By Robert Fee
(Originally published on Friday, Feb. 1, 2008 in The Chronicle)
Regardless of how it may seem, sustainability is not a well-embraced idea. Many intelligent and conservative people challenge the notion of global warming as the chief threat to our habitat. Science, they say, has not proven with certainty that the planet is getting warmer, or that we are in any way responsible if it is.
Some people piously tell us that none of this matters because the world will go on after we have departed. If you don’t believe this, watch a rerun of the History Channel’s “Life After People” or “The Planet of the Apes.”
I think it does matter, and if I am human with a self-interested philosophy of life, then I take responsibility for it. After all, isn’t it in our self-interest to not consume resources that are beyond the carrying capacity of the planet?
Paul Hawken brought this to our attention in his 1993 book “The Ecology of Commerce,” the same book that inspired Ray Anderson to be an articulate spokesperson for the cause. As founder and CEO of Interface Carpet, Anderson is an in-the-trenches, real, working example of how theory informs practice and practice reveals principle. If you haven’t heard Anderson talk, stay tuned because my job as a member of the Sustainability and Eco-practices Council is to get him back to SCAD soon.*
As designers of products, environments, communications and services, we can all work to improve the sustainability of Earth. Just as we are fast learners regarding our particular design projects, we must quickly learn the science behind the manufacturing processes and materials we use. Janine Benyus’s seminal “Biomimicry” provides a strong foundation, including a detailed description of life in an ordinary field and why specialization can be risky. Take industrial designers’ favorite plastic polymer, cellulosics. Its primary ingredient is cellulose — plant fiber. That is a good thing, but how many of us know the number of toxic chemicals used to refine and manufacture it? I don’t.

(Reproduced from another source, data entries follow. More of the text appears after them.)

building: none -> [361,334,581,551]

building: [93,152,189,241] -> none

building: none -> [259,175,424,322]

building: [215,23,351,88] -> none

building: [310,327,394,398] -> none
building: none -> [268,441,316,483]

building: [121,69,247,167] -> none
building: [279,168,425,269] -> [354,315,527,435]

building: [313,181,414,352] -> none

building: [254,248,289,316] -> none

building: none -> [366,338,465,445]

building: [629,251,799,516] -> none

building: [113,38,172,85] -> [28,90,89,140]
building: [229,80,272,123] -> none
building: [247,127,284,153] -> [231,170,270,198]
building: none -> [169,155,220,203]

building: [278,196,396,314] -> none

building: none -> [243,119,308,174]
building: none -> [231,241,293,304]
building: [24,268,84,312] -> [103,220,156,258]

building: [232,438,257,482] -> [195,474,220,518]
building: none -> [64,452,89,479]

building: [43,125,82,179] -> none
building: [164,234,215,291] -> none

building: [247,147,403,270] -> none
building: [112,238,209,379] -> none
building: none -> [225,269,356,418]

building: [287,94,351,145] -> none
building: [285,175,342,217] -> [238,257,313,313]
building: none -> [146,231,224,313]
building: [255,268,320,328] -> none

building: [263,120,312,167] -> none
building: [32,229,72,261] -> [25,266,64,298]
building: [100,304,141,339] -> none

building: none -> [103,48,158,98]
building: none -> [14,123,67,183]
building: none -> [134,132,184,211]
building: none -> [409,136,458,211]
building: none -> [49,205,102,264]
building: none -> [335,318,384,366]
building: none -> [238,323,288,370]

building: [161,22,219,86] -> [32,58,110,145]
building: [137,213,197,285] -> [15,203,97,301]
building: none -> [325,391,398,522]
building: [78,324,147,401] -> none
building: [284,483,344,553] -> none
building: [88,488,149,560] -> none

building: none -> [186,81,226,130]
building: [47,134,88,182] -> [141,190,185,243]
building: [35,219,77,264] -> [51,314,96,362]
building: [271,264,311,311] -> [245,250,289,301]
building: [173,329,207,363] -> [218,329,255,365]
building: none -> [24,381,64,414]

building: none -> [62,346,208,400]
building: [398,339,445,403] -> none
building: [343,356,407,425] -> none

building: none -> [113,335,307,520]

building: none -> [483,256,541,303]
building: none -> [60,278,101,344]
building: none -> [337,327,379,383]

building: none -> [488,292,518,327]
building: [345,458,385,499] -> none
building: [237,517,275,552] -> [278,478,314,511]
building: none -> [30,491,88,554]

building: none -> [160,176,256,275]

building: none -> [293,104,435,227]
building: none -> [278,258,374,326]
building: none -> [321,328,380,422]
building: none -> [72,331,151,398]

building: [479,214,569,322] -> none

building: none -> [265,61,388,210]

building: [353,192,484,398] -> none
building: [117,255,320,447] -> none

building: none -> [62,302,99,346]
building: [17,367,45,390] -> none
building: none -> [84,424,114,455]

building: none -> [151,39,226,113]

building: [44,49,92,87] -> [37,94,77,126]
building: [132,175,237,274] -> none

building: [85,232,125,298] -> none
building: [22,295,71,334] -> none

Another environmental concern is an abundance of service-oriented obstacles — which we can solve as designers. Easily recycled soda and water bottles exist, but if they don’t get collected, they won’t get recycled. If you buy a new computer, will the manufacturer take your old one and properly dispose of it? How about reusable grocery bags? They are a technical solution to the paper vs. plastic dilemma, but who actually uses them? Do you?
These are all design problems that can be tackled by architects, designers and business leaders.